Mr. James R. Williams and Mrs. Roberta Williams, 1950.

Mrs. Lavenia Smith Williams and Mr. Sidney Williams.

Annabel Norton, Kenneth H. Norton, Jr., Hazel Derrickson, and Elijah Derrickson at El Grotto Supper Club in Chicago, Illinois, c. 1945.

Mr. and Mrs. George Nash of Charleston, Illinois and parents of Minnie Portee. Mr. Nash was of African and Native Indian parentage.

Mrs. Elizabeth Hopgood and Mr. Joseph Hopgood cutting their 50th Wedding Anniversary cake, 1967.

Between 1840 and 2000 when census figures were available, black population in the county has risen and fallen depending on prevailing socioeconomic conditions within and outside the county. Based on a study carried out by two Eastern Illinois University sociology professors, Gary Foster and Craig Eckert, "The trend reflected in the total county population is nearly a unilinear increase over the sixteen decades [1840 - 2000], while the increase in the African American population was erratic, coinciding with, and perhaps reflecting the vagaries of history." (14) They went further to explain that,

the proportion of blacks in Coles County never approximated the proportion of blacks in the national population suggests that few economic opportunities for blacks and to exploit blacks as labor force were present historically. Agriculturally, the history of Coles County is one of homestead (family) agriculture, not plantation or commercial agriculture, with little need for outside labor and by 1870, little land remained available. The community where 95.9% of blacks were interred [Mattoon] was a railroad town with an industrial base, but always small. Hence, except for scattered enclaves of exceptions, historically, the rural Midwest was not a Beulah Land for African Americans following emancipation. (15)

****************

> **Task item**
Transcribe the stretch of the Coles County history text from "Mr. James R." through "Illinois, c. 1945.".

> **Record extracts**
****************

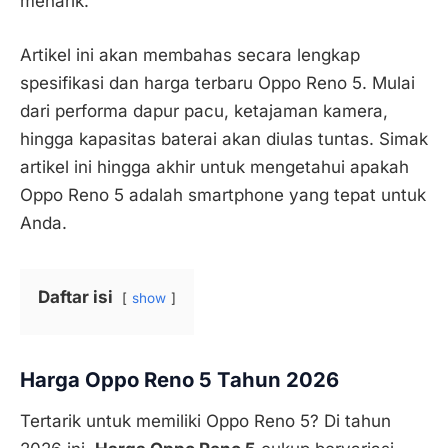
menarik.
Artikel ini akan membahas secara lengkap
spesifikasi dan harga terbaru Oppo Reno 5. Mulai
dari performa dapur pacu, ketajaman kamera,
hingga kapasitas baterai akan diulas tuntas. Simak
artikel ini hingga akhir untuk mengetahui apakah
Oppo Reno 5 adalah smartphone yang tepat untuk
Anda.
Daftar isi
show
Harga Oppo Reno 5 Tahun 2026
Tertarik untuk memiliki Oppo Reno 5? Di tahun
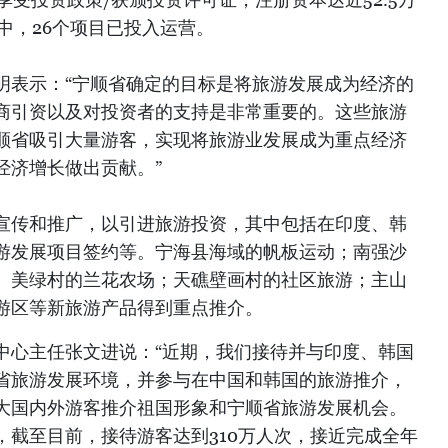
中，26个项目已投入运营。
明表示：“宁顺省确定的目标是将旅游发展成为经济的
商引资以及对投资者的支持是非常重要的。这些旅游
顺省吸引大量游客，实现将旅游业发展成为重点经济
经济增长做出贡献。”
宣传和推广，以引进旅游投资，其中包括在印度、韩
游发展项目签约等。宁海县海域的帆板运动；南强沙
、美绿村的兰花农场；天礁壁画村的社区旅游；主山
游区等新旅游产品得到重点推介。
中心主任张文进说：“近期，我们接待并与印度、韩国
省旅游发展环境，并参与在中国和韩国的旅游推介，
大国内外游客推介祖国形象和宁顺省旅游发展机会。
，截至目前，接待游客达到310万人次，接近完成全年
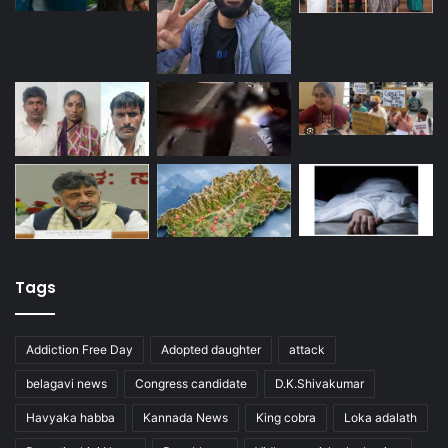
Tags
Addiction Free Day
Adopted daughter
attack
belagavi news
Congress candidate
D.K.Shivakumar
Havyaka habba
Kannada News
King cobra
Loka adalath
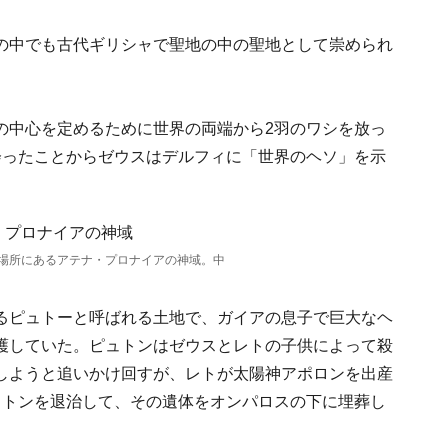
の中でも古代ギリシャで聖地の中の聖地として崇められ
の中心を定めるために世界の両端から2羽のワシを放っ
会ったことからゼウスはデルフィに「世界のヘソ」を示
場所にあるアテナ・プロナイアの神域。中
るピュトーと呼ばれる土地で、ガイアの息子で巨大なヘ
護していた。ピュトンはゼウスとレトの子供によって殺
しようと追いかけ回すが、レトが太陽神アポロンを出産
ュトンを退治して、その遺体をオンパロスの下に埋葬し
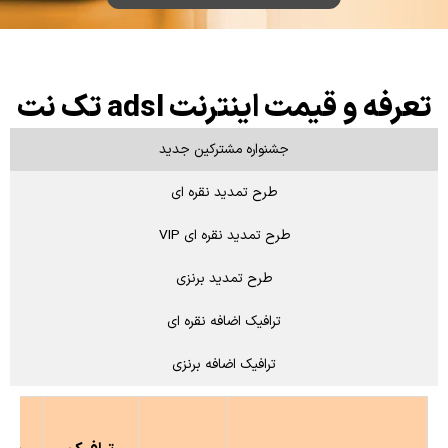
تعرفه و قیمت اینترنت adsl تک نت
جشنواره مشترکین جدید
طرح تمدید نقره ای
طرح تمدید نقره ای VIP
طرح تمدید برنزی
ترافیک اضافه نقره ای
ترافیک اضافه برنزی
آست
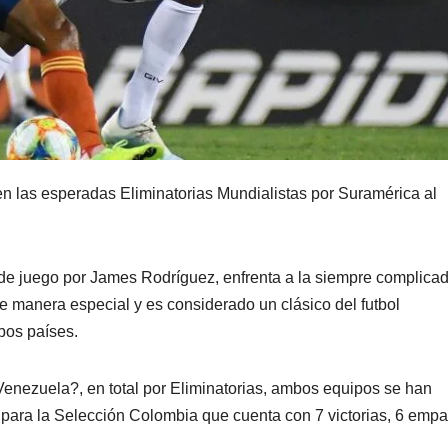
 en las esperadas Eliminatorias Mundialistas por Suramérica al
 de juego por James Rodríguez, enfrenta a la siempre complica
e manera especial y es considerado un clásico del futbol
bos países.
enezuela?, en total por Eliminatorias, ambos equipos se han
 para la Selección Colombia que cuenta con 7 victorias, 6 empa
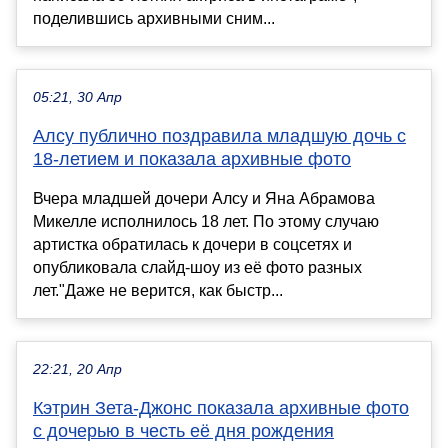
поделившись архивными сним...
05:21, 30 Апр
Алсу публично поздравила младшую дочь с
18-летием и показала архивные фото
Вчера младшей дочери Алсу и Яна Абрамова
Микелле исполнилось 18 лет. По этому случаю
артистка обратилась к дочери в соцсетях и
опубликовала слайд-шоу из её фото разных
лет."Даже не верится, как быстр...
22:21, 20 Апр
Кэтрин Зета-Джонс показала архивные фото
с дочерью в честь её дня рождения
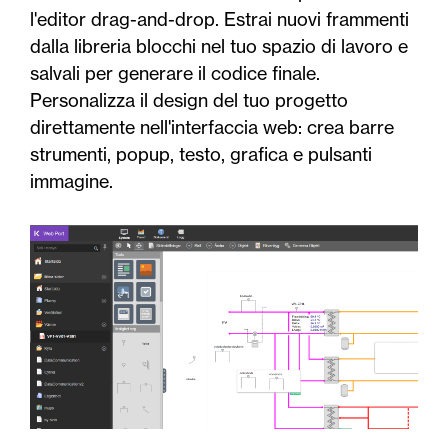
l'editor drag-and-drop. Estrai nuovi frammenti
dalla libreria blocchi nel tuo spazio di lavoro e
salvali per generare il codice finale.
Personalizza il design del tuo progetto
direttamente nell'interfaccia web: crea barre
strumenti, popup, testo, grafica e pulsanti
immagine.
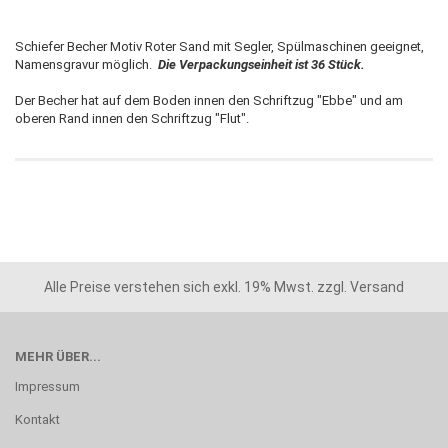
Schiefer Becher Motiv Roter Sand mit Segler,
Spülmaschinen geeignet,
Namensgravur möglich.
Die Verpackungseinheit ist 36 Stück.
Der Becher hat auf dem Boden innen den Schriftzug "Ebbe" und am
oberen Rand innen den Schriftzug "Flut".
Alle Preise verstehen sich exkl. 19% Mwst. zzgl. Versand
MEHR ÜBER...
Impressum
Kontakt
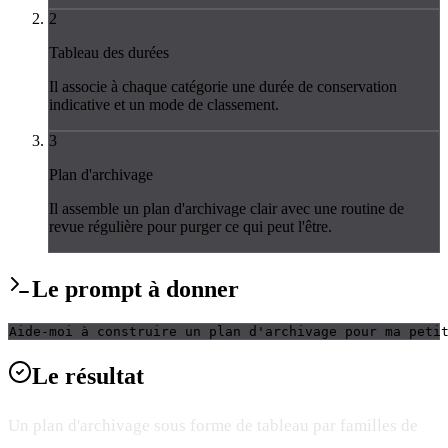
2
Tableau des durées
Il associe à chaque catégorie une durée de conservation
indicative et un mode de classement.
3
Plan d'archivage
Il assemble un plan d'archivage clair avec une routine de
revue régulière pour purger ce qui peut l'être.
Le
prompt
à donner
Aide-moi à construire un plan d'archivage pour ma peti
Le
résultat
Un plan d'archivage sous forme de tableau par familles de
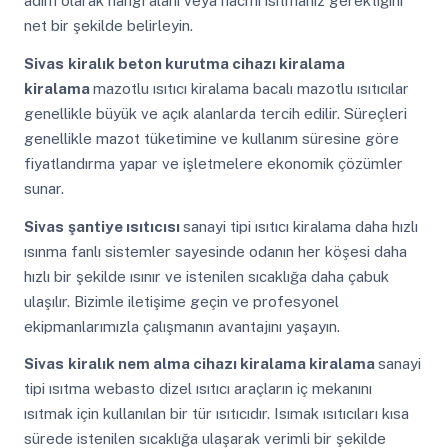
adım olarak hangi alanı veya hacmi ısıtmanız gerektiğini
net bir şekilde belirleyin.
Sivas
kiralık beton kurutma cihazı kiralama
kiralama
mazotlu ısıtıcı kiralama bacalı mazotlu ısıtıcılar
genellikle büyük ve açık alanlarda tercih edilir. Süreçleri
genellikle mazot tüketimine ve kullanım süresine göre
fiyatlandırma yapar ve işletmelere ekonomik çözümler
sunar.
Sivas
şantiye ısıtıcısı
sanayi tipi ısıtıcı kiralama daha hızlı
ısınma fanlı sistemler sayesinde odanın her köşesi daha
hızlı bir şekilde ısınır ve istenilen sıcaklığa daha çabuk
ulaşılır. Bizimle iletişime geçin ve profesyonel
ekipmanlarımızla çalışmanın avantajını yaşayın.
Sivas
kiralık nem alma cihazı kiralama kiralama
sanayi
tipi ısıtma webasto dizel ısıtıcı araçların iç mekanını
ısıtmak için kullanılan bir tür ısıtıcıdır. Isımak ısıtıcıları kısa
sürede istenilen sıcaklığa ulaşarak verimli bir şekilde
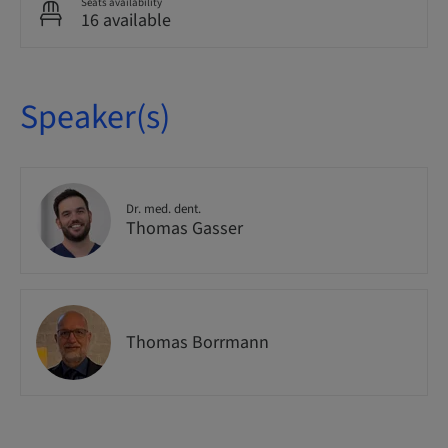
Seats availability
16 available
Speaker(s)
Dr. med. dent.
Thomas Gasser
Thomas Borrmann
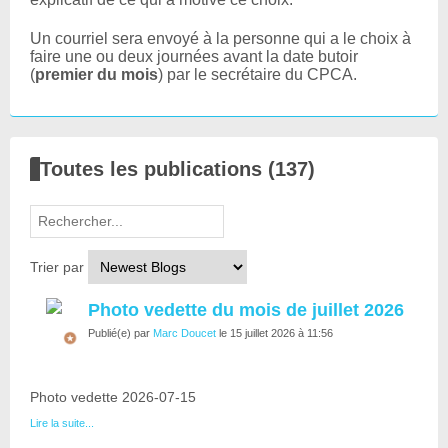
Un courriel sera envoyé à la personne qui a le choix à
faire une ou deux journées avant la date butoir
(
premier du mois
) par le secrétaire du CPCA.
Toutes les publications (137)
Trier par
Photo vedette du mois de juillet 2026
Publié(e) par
Marc Doucet
le 15 juillet 2026 à 11:56
Photo vedette 2026-07-15
Lire la suite...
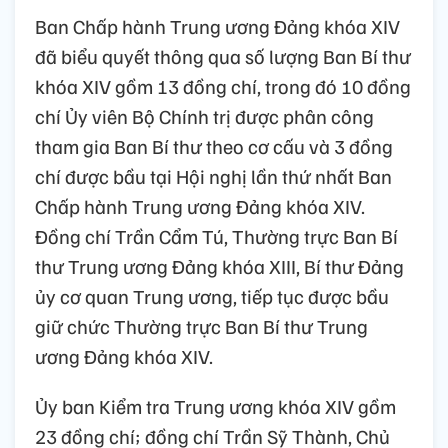
Trung ương khóa XIV đã bầu Bộ Chính trị
gồm 19 đồng chí. Với sự thống nhất tuyệt
đối, Ban Chấp hành Trung ương khóa XIV
bầu đồng chí Tô Lâm, Tổng Bí thư Ban Chấp
hành Trung ương Đảng khóa XIII tiếp tục giữ
chức Tổng Bí thư Ban Chấp hành Trung
ương Đảng khóa XIV.
Ban Chấp hành Trung ương Đảng khóa XIV
đã biểu quyết thông qua số lượng Ban Bí thư
khóa XIV gồm 13 đồng chí, trong đó 10 đồng
chí Ủy viên Bộ Chính trị được phân công
tham gia Ban Bí thư theo cơ cấu và 3 đồng
chí được bầu tại Hội nghị lần thứ nhất Ban
Chấp hành Trung ương Đảng khóa XIV.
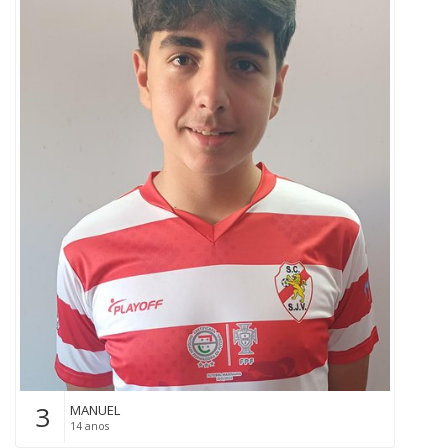
3
MANUEL
14 anos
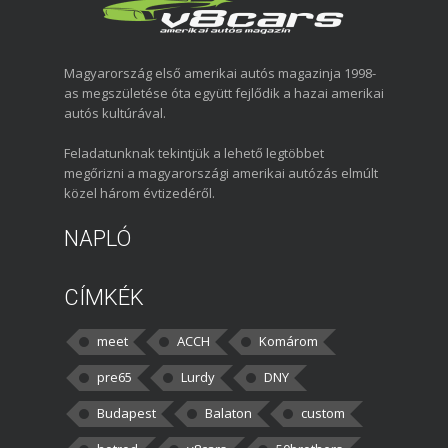
Magyarország első amerikai autós magazinja 1998-
as megszületése óta együtt fejlődik a hazai amerikai
autós kultúrával.
Feladatunknak tekintjük a lehető legtöbbet
megőrizni a magyarországi amerikai autózás elmúlt
közel három évtizedéről.
NAPLÓ
CÍMKÉK
meet
ACCH
Komárom
pre65
Lurdy
DNY
Budapest
Balaton
custom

****************

> **Answer**
Mr. James R. Williams and Mrs. Roberta Williams, 1950.

Mrs. Lavenia Smith Williams and Mr. Sidney Williams.

Annabel Norton, Kenneth H. Norton, Jr., Hazel Derrickson, and Elijah Derrickson at El Grotto Supper Club in Chicago, Illinois, c. 1945.